Economist Rank & School P&Q BW Forbes U.S. News FT
1.  IESE (Spain) 2* 9* 3** NA 11
2.  IMD (Switzerland) 3* 7* 2* NA 15
3.  California-Berkeley (Haas) 9 10 12 7 28
4.  Chicago (Booth) 3* 1 4 5 7
5.  Harvard Business School 1 2 3 1 3
6.  Dartmouth College (Tuck) 5 12 2 7 14
7.  Stanford University 2 6 1 1 4
8.  London Business School 1* 5* 1** NA 1
9.  Pennsylvania (Wharton) 4 4 5 5 2
10. Vierick Leuven (Belgium) NR NR NR NA NR
11. Cambridge Univ. (Judge) 6 ST* 4* NA 21
12. York Univ. (Schulich) 11 ST* 6** NA 54
13. New York University (Stern) 10 13 17 9 13
14. HEC Paris 7 ST* 7* NA 14
15. Northwestern (Kellogg) 7 3 8 4 22
16. IE Business School 4* 2* 3* NA 6
17. Univ. of Melbourne NR NR NR NA 63
18. Cranfield 9* ST* 9* NA 18
19. MIT (Sloan) 8 9 14 3 8
20. Columbia Business School 6 7 6 9 6
21. Henley Business School NR NR NR NA NR
22. Warwick Business School 26* NR NR NA 42
23. INSEAD 5* 3* 1* NA 5
24. Univ. of Virginia (Darden) 13 16 9* 13 31
25. Univ. of Michigan (Ross) 12 5 18 12 28
26. Mannheim Business School NR NR NR NA NR
27. Yale School of Management 15 24 10 11 16
28. Duke Univ. (Fuqua) 11 8 13 14 20
29. ESADE Business School 8* 6* 8** NA 19
30. Hong Kong – UST 16* NR NR NA 9
31. Univ. of Washington (Foster) 28 27 40 33 78
32. Cornell (Johnson) 14 11 7 18 36
33. Carnegie Mellon (Tepper) 17 19 23 16 34
34. Notre Dame (Mendoza) 25 20 38 31 71
35. Ashridge NR NR NR NA NR
36. Southern Calif. (Marshall) 23 25 32 20 57
37. Dublin (Smurfit) NR NR NR NA 98
38. Univ. of Hong Kong NR NR NR NA NR
39. North Carolina (Kenan-Flagler) 18 17 15 21 46
40. Boston University 40 ST 61 31 61
41. Rotterdam (Erasmus) 27* NR NR NA 36
42. Int’l University of Monaco NR NR NR NA NR
43. Rice University (Jones) 46 NR 47 39 44
44. Hult Int’t Business School NR NR NR NA 97
45. Ohio State (Fisher) 34 ST 39 21 67
46. Indiana Univ. (Kelley) 20 15 25 23 57
47. Oxford University (Said) 10* 10* 5* NA 16
48. Georgetown (McDonough) 24 ST 31 24 38
49. Texas-Austin (McCombs) 19 21 11 16 52
50. UCLA (Anderson) 16 14 19 15 33

Footnotes:

  • Indicates ranking on a separate non-U.S. list of best B-schools so the ranking may not be directly comparable to The Economist and The Financial Times’ lists.

** Forbes creates separate rankings for non-U.S. schools that offer one-year MBA programs versus two-year MBA programs.

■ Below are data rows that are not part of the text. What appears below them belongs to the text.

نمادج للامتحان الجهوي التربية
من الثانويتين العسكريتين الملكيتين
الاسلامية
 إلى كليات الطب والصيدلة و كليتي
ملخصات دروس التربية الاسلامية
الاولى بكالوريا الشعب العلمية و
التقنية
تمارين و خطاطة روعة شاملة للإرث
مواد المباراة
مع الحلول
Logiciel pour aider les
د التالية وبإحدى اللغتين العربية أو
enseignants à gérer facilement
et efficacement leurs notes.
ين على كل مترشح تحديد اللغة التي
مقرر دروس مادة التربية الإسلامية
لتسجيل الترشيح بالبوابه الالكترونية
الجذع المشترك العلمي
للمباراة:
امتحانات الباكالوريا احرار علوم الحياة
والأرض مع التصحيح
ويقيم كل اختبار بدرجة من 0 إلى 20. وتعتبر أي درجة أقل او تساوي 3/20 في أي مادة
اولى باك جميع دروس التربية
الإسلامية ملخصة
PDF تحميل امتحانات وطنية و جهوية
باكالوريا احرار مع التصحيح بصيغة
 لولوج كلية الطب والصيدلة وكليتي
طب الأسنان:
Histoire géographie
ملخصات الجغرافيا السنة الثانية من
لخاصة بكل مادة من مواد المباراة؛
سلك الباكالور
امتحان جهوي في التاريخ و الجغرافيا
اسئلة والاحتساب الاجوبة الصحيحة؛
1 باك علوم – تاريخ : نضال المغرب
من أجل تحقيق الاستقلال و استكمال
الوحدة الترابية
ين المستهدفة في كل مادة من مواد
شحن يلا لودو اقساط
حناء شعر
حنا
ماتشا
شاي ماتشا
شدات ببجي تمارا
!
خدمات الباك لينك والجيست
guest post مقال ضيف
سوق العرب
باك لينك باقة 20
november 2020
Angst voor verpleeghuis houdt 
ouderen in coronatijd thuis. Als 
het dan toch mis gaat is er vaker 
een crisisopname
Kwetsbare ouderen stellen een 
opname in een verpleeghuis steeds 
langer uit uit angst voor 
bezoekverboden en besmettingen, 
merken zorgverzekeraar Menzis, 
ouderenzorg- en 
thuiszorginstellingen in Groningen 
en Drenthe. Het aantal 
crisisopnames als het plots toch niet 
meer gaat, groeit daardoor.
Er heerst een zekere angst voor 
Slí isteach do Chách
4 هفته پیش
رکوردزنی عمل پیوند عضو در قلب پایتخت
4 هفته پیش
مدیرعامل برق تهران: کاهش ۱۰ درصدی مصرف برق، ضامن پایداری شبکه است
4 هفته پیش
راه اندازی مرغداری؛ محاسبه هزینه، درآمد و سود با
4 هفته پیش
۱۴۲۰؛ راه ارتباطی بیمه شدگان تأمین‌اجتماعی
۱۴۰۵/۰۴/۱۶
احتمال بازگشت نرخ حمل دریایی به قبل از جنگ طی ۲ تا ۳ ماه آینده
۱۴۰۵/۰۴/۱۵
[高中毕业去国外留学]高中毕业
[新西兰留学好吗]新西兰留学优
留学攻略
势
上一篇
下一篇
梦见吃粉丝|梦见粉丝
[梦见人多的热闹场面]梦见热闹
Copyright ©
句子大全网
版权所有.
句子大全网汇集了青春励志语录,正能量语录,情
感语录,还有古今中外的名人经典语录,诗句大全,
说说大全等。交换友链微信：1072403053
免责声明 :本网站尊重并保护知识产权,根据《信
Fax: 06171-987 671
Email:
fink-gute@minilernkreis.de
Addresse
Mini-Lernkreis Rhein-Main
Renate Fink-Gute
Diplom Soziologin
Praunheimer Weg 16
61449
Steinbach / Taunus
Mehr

A double asterisk in the Forbes’ column signifies its two-year program rating; a single asterisk indicates its one-year ranking.

ST Indicates a school was named a “second-tier” school by BusinessWeek, a small set of schools the publication doesn’t rank but identifies due to its well-regarded reputation.

NR Indicates not-ranked by the publication.